During my recent Santa Barbara workshop, I took the class on a sketching field trip to Rincon Point Beach, which was just down the hill from the barn where our class was held. Rincon Point is a world-famous surfing spot, but we settled in on the quieter side of the point where a long, crescent-shaped beach stretches for a half mile or more. It’s a beautiful stretch of coastline, and we had the place to ourselves that afternoon.
Ink, watercolor, & gouache, 10″ x 7″, Handboook Field Watercolor Journal, 140 lb. paper |
For this demo sketch, I first taped off a border on the page using 1/4″ painter’s tape and roughed in a pencil drawing. Next, I painted a watery wet-in-wet base wash over the entire page with Cobalt Blue and Permanent Rose, letting it dry thoroughly before painting the actual image. The light base wash served as the lightest value in the painting, so all I had to do was add the midtones and darks to finish it.
Click for larger image |
I have mixed feelings about this sketch. There’s a lot I like about it: the glow from the underwash, the figure of my friend Monica walking along the beach, the birds, the misty mountain in the background, and the lettering style.
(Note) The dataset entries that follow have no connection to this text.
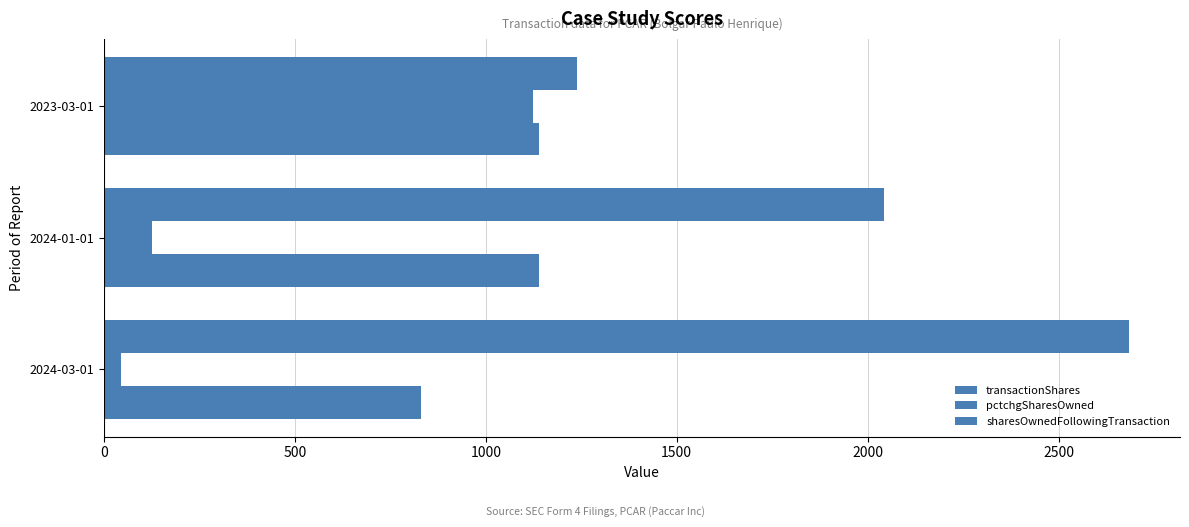

What is the sum of all sharesOwnedFollowingTransaction values?

5966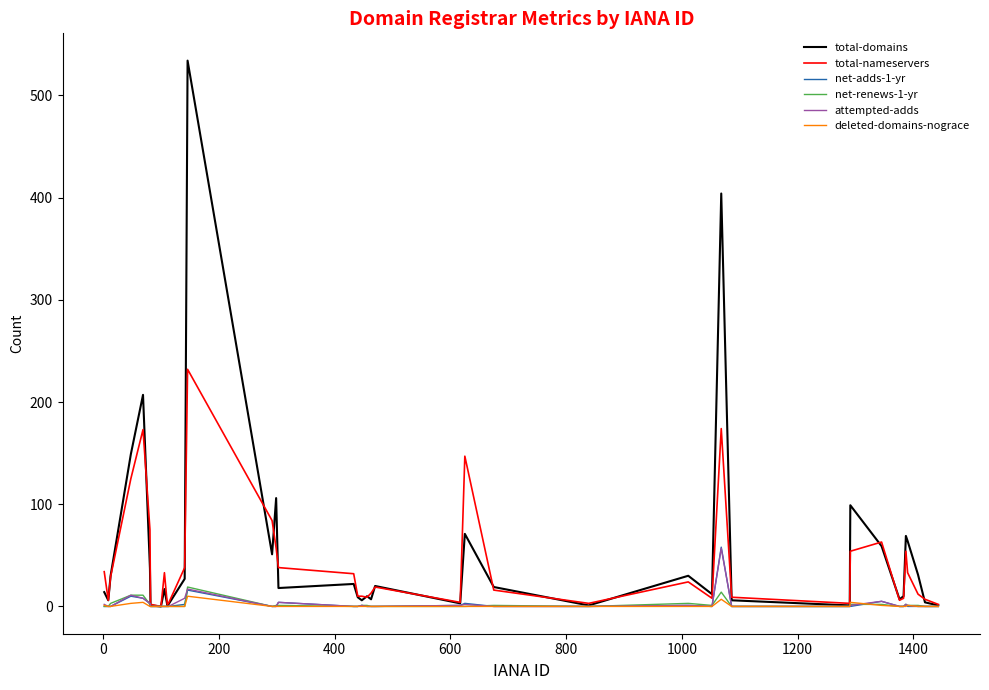

Which series has the widest spread of values?

total-domains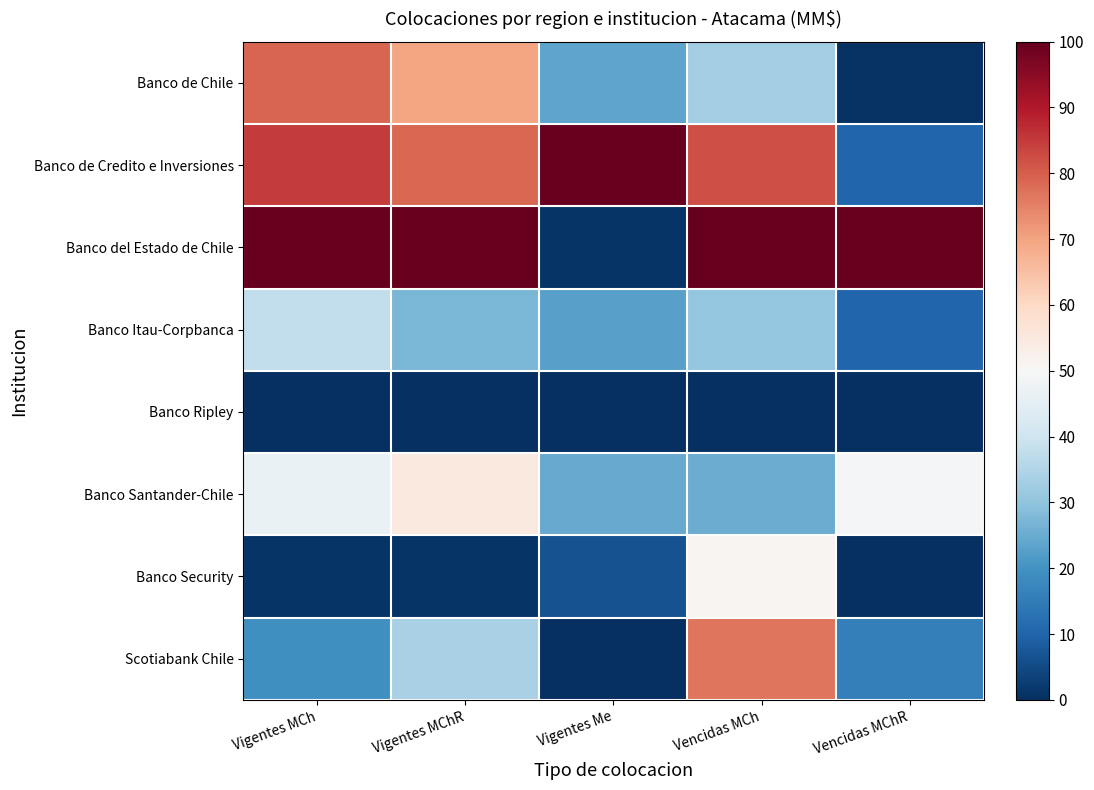

What is the difference between the highest and lowest values at Vigentes MCh?

100.0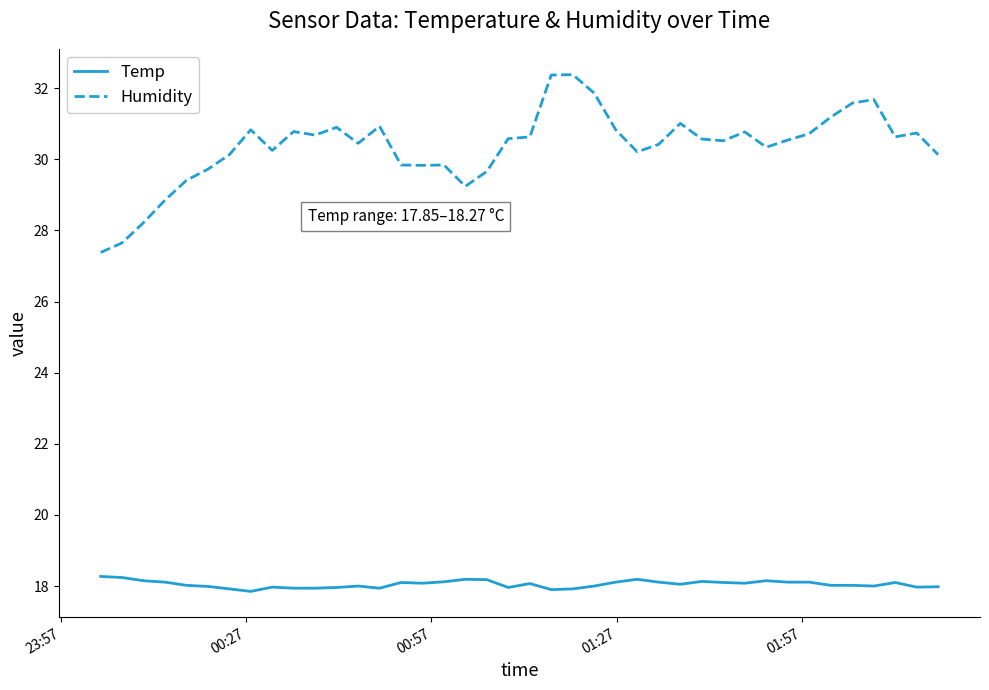

What is the difference between the maximum and minimum values in the Temp series?

0.4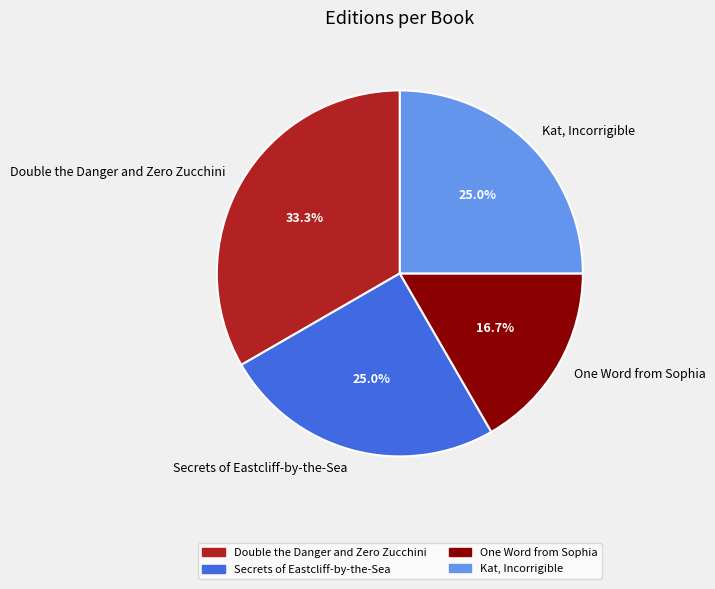

To the nearest percent, what is the difference between the largest and smallest slice percentages?

17%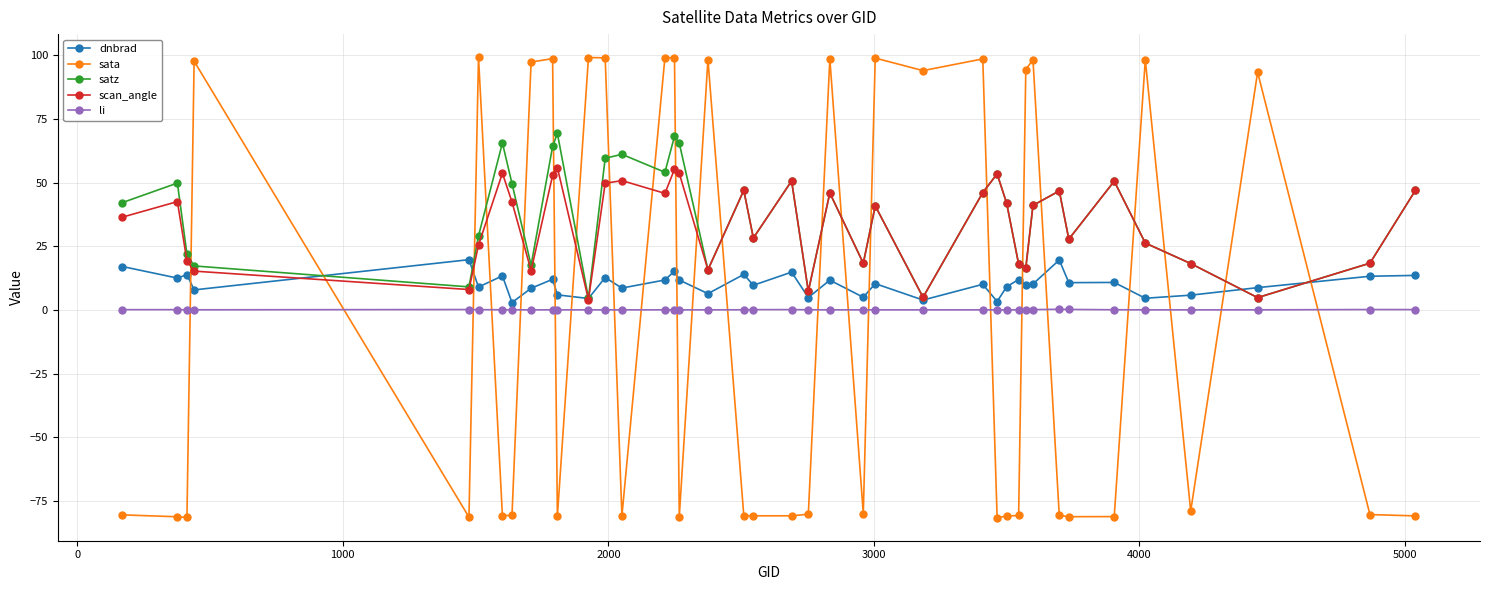

List the series in order of their peak value, highest first.

sata, satz, scan_angle, dnbrad, li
But I think the criss-crossed border looks too busy on the page and detracts from the scene, and the underwash dulled the highlights on the wood, so it doesn’t look as sunlit as it was in real life.
My takeaway from this is that not every sketch is going to be one I love. I tried a new kind of border, and on this sketch, I ended up not liking it. But I still had the experience of being on a gorgeous California beach on a perfect sunny day with friends and companions, doing what we love. And that’s what’s important, not whether I made a perfect sketch.
Would you like to see some of the other sketches that were created that day? Check out the work of my talented students….
I taught a lesson on using thumbnail sketches to narrow your focus and choose a composition, and one student turned her thumbnails into a very nice gridded page…
We did another exercise the next day where we created composite sketches from our beach finds…
Other sketches from the workshop featured views around the barn…
I love seeing the wide range of compositions, page layouts, and lettering styles that my students dream up during our time together.
They work so hard to absorb all I’m teaching and invariably come up with ways to expand on what I’ve shared and make it their own.
They’re enthusiastic, fun, inspiring, and unfailingly supportive of my efforts. I’m so thankful for each one of them.